* [Exercise]: In the answer, give only the lines from the one containing "- Kaynak gösterimi: Docling'in" to the end of the listing below, each reproduced word for word.

* [Listed records]:
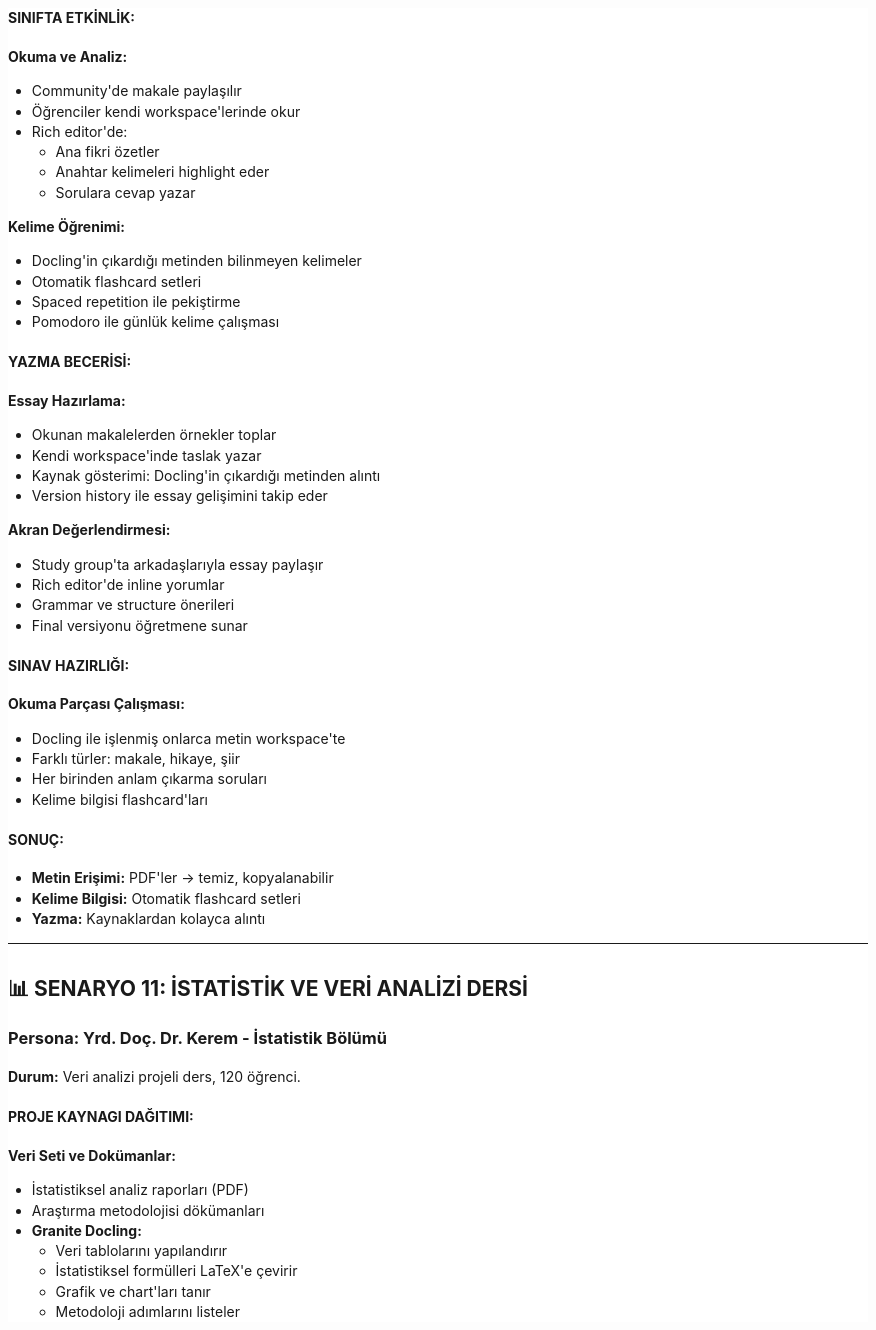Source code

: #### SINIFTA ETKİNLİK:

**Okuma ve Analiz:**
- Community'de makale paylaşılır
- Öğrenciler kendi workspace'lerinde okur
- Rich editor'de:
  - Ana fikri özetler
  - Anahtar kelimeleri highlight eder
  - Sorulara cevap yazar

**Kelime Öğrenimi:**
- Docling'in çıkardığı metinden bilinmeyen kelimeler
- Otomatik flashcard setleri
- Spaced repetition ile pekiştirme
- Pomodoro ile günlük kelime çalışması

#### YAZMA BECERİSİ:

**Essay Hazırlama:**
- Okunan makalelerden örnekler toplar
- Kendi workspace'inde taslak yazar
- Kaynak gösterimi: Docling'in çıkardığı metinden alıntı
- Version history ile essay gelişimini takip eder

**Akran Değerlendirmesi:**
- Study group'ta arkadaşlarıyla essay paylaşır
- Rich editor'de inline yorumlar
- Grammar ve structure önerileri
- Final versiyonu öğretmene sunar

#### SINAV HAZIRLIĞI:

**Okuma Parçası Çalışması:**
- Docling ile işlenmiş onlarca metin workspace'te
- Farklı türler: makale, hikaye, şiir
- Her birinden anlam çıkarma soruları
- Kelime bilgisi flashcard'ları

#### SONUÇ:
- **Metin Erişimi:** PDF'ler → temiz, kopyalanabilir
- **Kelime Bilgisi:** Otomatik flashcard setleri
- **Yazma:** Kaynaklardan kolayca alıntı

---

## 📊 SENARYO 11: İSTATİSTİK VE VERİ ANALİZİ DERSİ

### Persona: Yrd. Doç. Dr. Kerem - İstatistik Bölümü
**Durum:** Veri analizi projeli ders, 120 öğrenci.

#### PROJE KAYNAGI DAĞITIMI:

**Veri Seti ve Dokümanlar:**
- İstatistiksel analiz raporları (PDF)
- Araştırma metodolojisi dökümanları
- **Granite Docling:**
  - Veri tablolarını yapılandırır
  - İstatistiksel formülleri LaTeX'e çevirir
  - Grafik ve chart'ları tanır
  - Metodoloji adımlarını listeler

* [Problem solution]:
- Kaynak gösterimi: Docling'in çıkardığı metinden alıntı
- Version history ile essay gelişimini takip eder

**Akran Değerlendirmesi:**
- Study group'ta arkadaşlarıyla essay paylaşır
- Rich editor'de inline yorumlar
- Grammar ve structure önerileri
- Final versiyonu öğretmene sunar

#### SINAV HAZIRLIĞI:

**Okuma Parçası Çalışması:**
- Docling ile işlenmiş onlarca metin workspace'te
- Farklı türler: makale, hikaye, şiir
- Her birinden anlam çıkarma soruları
- Kelime bilgisi flashcard'ları

#### SONUÇ:
- **Metin Erişimi:** PDF'ler → temiz, kopyalanabilir
- **Kelime Bilgisi:** Otomatik flashcard setleri
- **Yazma:** Kaynaklardan kolayca alıntı

---

## 📊 SENARYO 11: İSTATİSTİK VE VERİ ANALİZİ DERSİ

### Persona: Yrd. Doç. Dr. Kerem - İstatistik Bölümü
**Durum:** Veri analizi projeli ders, 120 öğrenci.

#### PROJE KAYNAGI DAĞITIMI:

**Veri Seti ve Dokümanlar:**
- İstatistiksel analiz raporları (PDF)
- Araştırma metodolojisi dökümanları
- **Granite Docling:**
  - Veri tablolarını yapılandırır
  - İstatistiksel formülleri LaTeX'e çevirir
  - Grafik ve chart'ları tanır
  - Metodoloji adımlarını listeler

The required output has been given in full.